Tuk couldn't shake the feeling of worry as she followed Lord Nixon down the hallway.

Just kill me now, she thought, staring at the door ahead, which felt more like a door to her doom than an entrance to the prince's office. She remembered her last visit, when she was pulled into a world of history and tricks without knowing it.

"Please be busy... Please be busy..." she silently hoped, but the prince's voice broke her hopes.

"Come in."

Lord Nixon opened the door, but Tuk's feet felt stuck to the floor. Damn it!

The angry look from Nixon jolted her back. "What are you waiting for? Come in, historian," he said sharply.

With a grunt, she pinched her legs, forcing them to move forward.

"G...Greetings to the little sun of the empire. Historian Tuk is here as you asked, Your Highness," The words came out of her mouth, shaky and nervous.

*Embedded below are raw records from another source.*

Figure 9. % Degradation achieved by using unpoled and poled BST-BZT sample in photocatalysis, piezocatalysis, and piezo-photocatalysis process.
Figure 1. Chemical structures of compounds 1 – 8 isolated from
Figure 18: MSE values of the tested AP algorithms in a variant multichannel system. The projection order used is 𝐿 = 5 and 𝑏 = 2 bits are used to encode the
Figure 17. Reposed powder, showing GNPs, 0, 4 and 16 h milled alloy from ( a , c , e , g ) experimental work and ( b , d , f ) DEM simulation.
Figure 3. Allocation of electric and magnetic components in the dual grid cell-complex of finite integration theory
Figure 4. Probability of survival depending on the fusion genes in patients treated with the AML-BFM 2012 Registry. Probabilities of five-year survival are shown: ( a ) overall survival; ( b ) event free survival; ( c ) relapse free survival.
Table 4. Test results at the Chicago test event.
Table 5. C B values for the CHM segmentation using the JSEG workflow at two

The prince waved Nixon away as if he was just a bother. Tuk wanted to grab onto him, desperate for anyone to be between her and the prince, but no amount of humor or tricks could save her now. Alone in the room with him, her fears made her chest feel tight.

"Sit," the prince ordered, pointing to the guest table. She hesitated before sitting near the edge of the sofa, trying to keep as far away from him as possible. The prince only raised an eyebrow at her obvious reluctance, but thank the gods, he didn't say anything about it.

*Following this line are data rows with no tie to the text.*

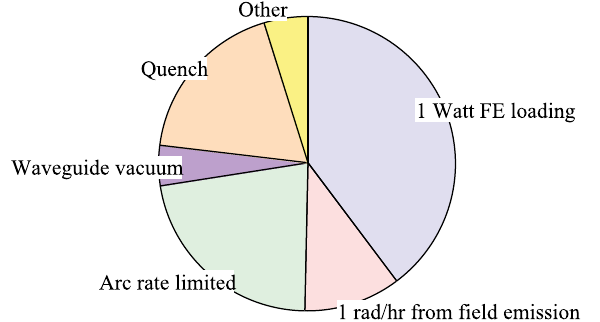
FIG. 8. Distribution of CEBAF cavity gradient limitations, 1995 (from [51]).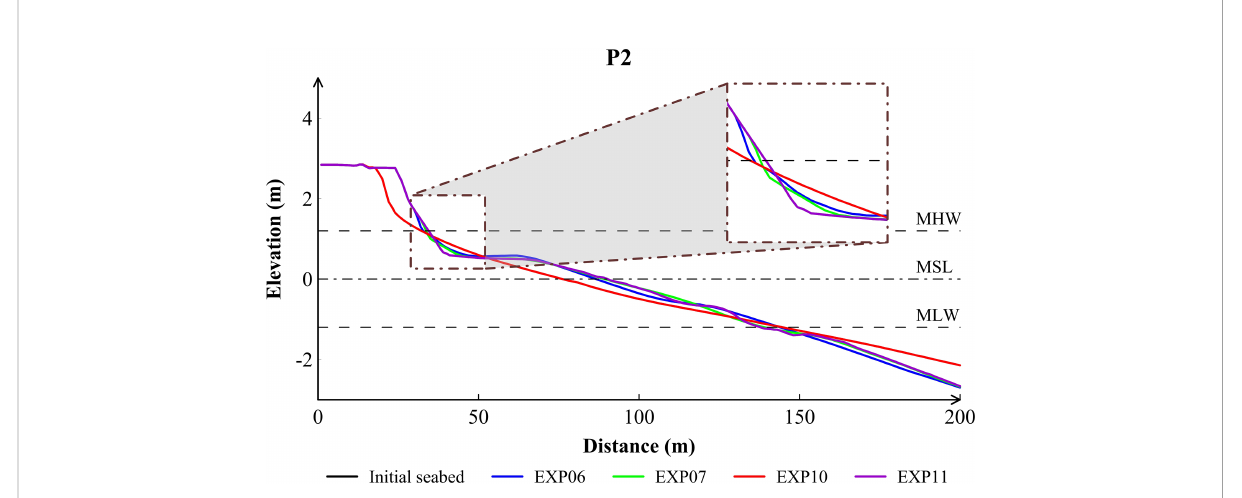
FIGURE 10 The elevation of P2 pro fi le changed under different wind conditions compared with initial seabed.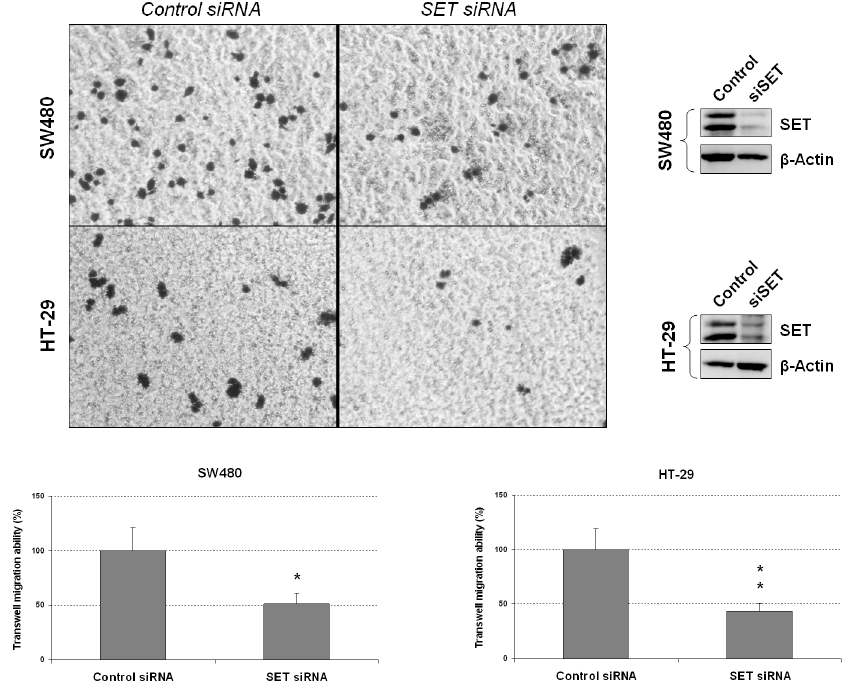
Figure 2. SET silencing inhibits transwell migration in CRC cells. Transwell migration assay in SW480 and HT ‐ 29 cells after SET silencing; * p < 0.05; ** p < 0.01.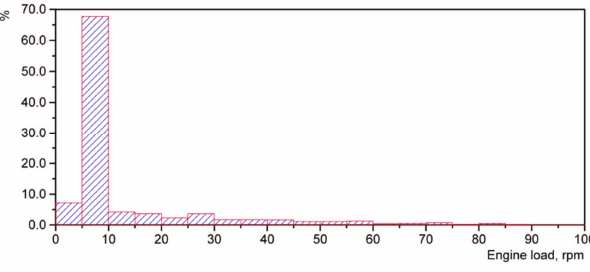
Fig. 7. Histogram of the engine load for urban traffic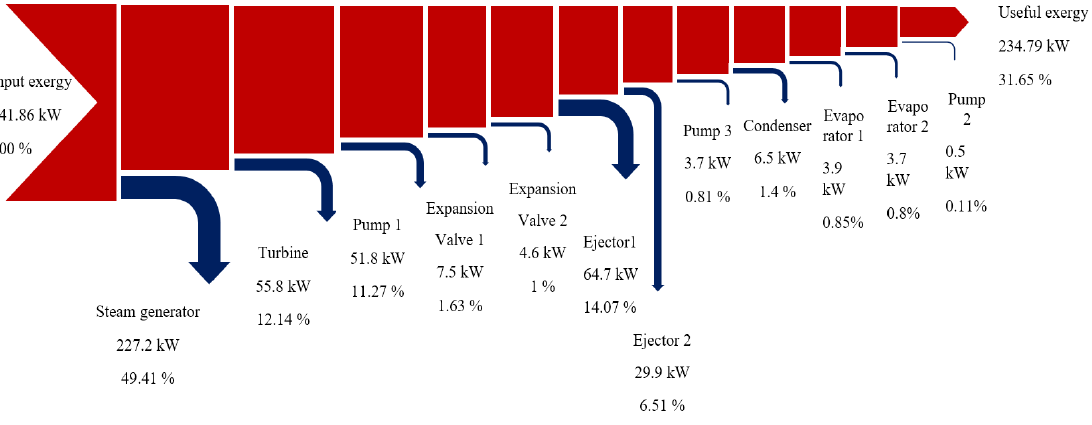
Figure 9. The exergy destruction within the group of productive and dissipative system’s components, kW.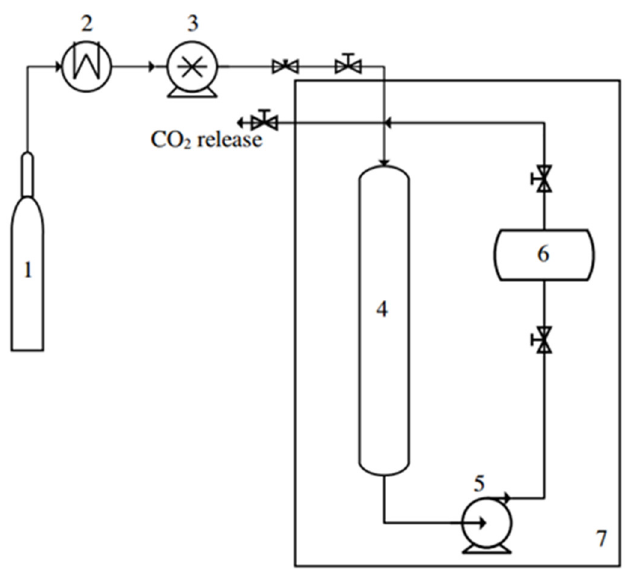
Figure 13. Supercritical CO 2 drying setup; (1) CO 2 tank, (2) cooler, (3) pump, (4) CO 2 buffer, (5) pump, (6) view cell chamber and (7) oven.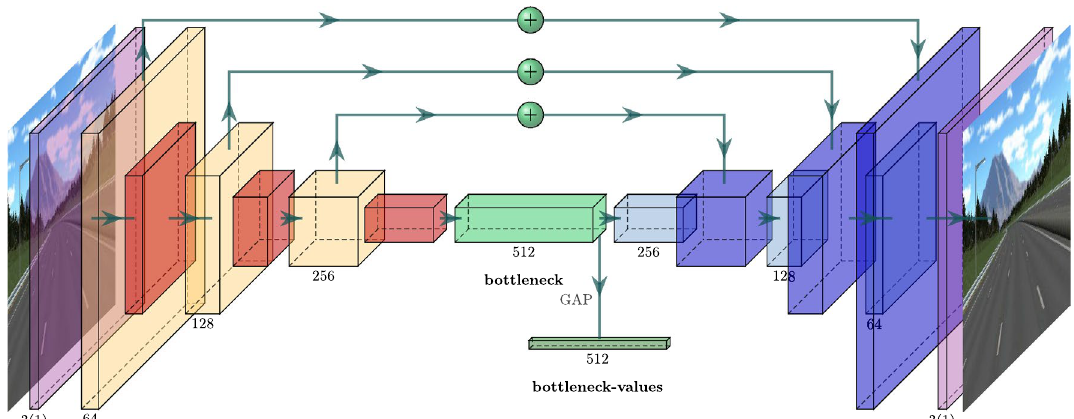
Fig. 4 Architecture of the autoencoder used in the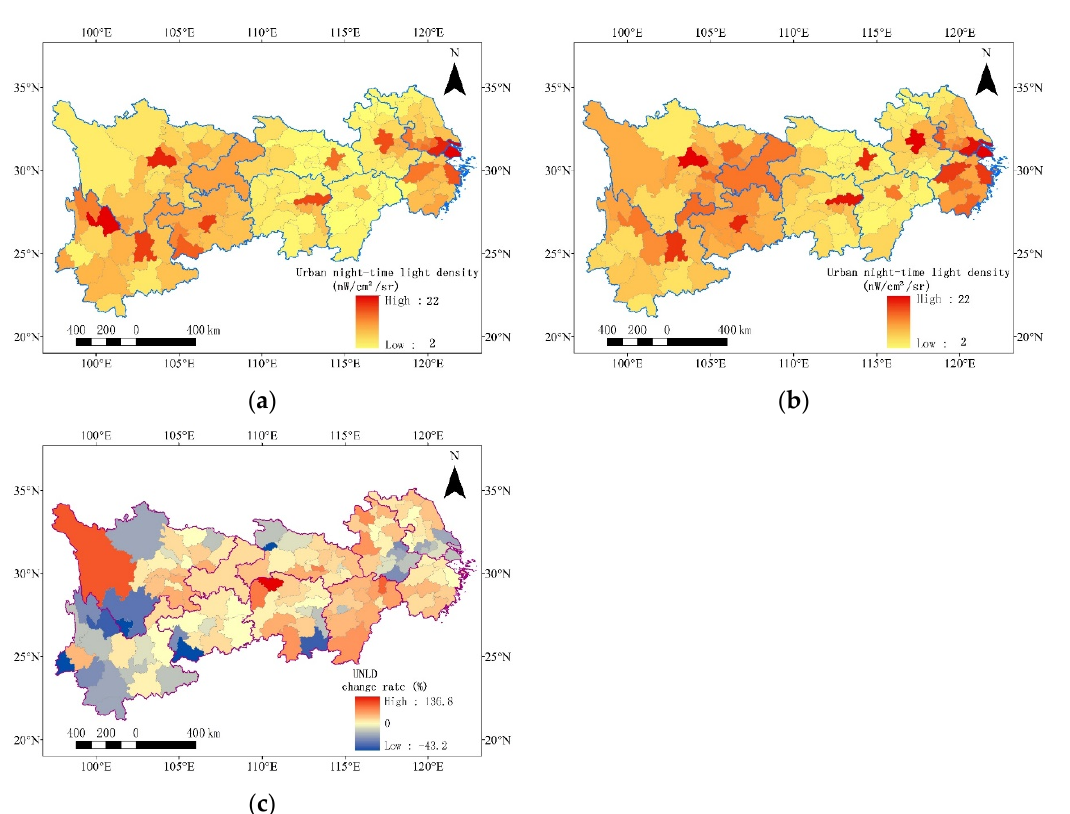
Figure 11. The urban night-time light density (UNLD) of YREB: ( a ) 2012; ( b ) 2019; ( c ) change rate.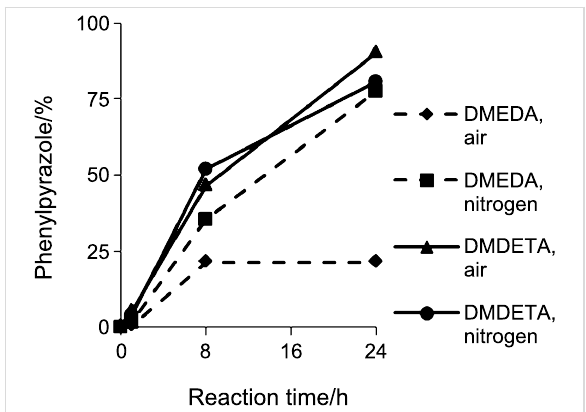
Figure 3: DMEDA versus DMDETA under air and nitrogen atmos- phere.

"As we agreed, you're going to be my love advisor. Tell me, how can I master the heart?"

Tch, she thought. I didn't agree to this! The words burned in her throat, but she swallowed her frustration.

"T...That's right. Thank you for this great opportunity, Your Highness," she managed to say through gritted teeth.

"As you should." He sipped his tea, clearly enjoying her discomfort. If only I could punch him...

Not ready for the sudden request, Tuk's mind raced. I didn't expect him to call me so soon. I don't have anything prepared. What do I even say? Should I just be honest and hope he changes his mind about this crazy idea of me advising him?

The prince's voice cut through her thoughts. "Are you going to sit there and keep me waiting?"

"I'm sorry, Your Highness. I was thinking about how to teach you about love." She took a breath, trying to buy more time to think.

"The truth is, I can't teach you how to love directly. Love isn't something you can master like a weapon or an art. What I can do is guide you—help you understand it better, learn about emotions, and create the right situation for it to grow."

A feeling of dread washed over her as she understood the prince's words. "I... I will do my best, Your Highness," she replied with a steady voice, masking the turmoil roiling within her.

How can I search the depths of Google to convince the prince that he needs love over power, to soften him and keep him preoccupied, when I myself believe that money holds more value than love?

The prince nodded, that infuriating smile still lingering on his face. "Good. Now, let's start with something simple. Tell me about someone you love. What makes them worthy of your love?"

Tuk's heart pounded at the abrupt shift in topic. This isn’t fair! She had to tread carefully; revealing too much could expose her vulnerabilities. "Your Highness, I—"

"Spare me the formality, I want honesty. You’re a historian; you know the importance of stories and what makes them compelling." His tone was almost encouraging, yet there was a subtle menace that made her skin prickle.

He's playing with me.

Something about how intense the prince was made her nervous. What's happening? Had he studied more about this than he let on? Either way, she was in over her head. The more this conversation goes on, the more I realize... I'm no longer fully in control of the situation. Just when I thought I could finally relax, the prince surprised me again. A cold shiver runs down my spine as I realize. I thought I had time—time to plan, to figure out what to do next—but now I'm not so sure.

I realize I'm not the only one telling lies.

I thought we were following the usual story here. Aren't I supposed to teach him how to love? I was ready to play matchmaker, but... Shit. Whatever happens next, I have a feeling that everything is about to change—and I'm no longer the one in control.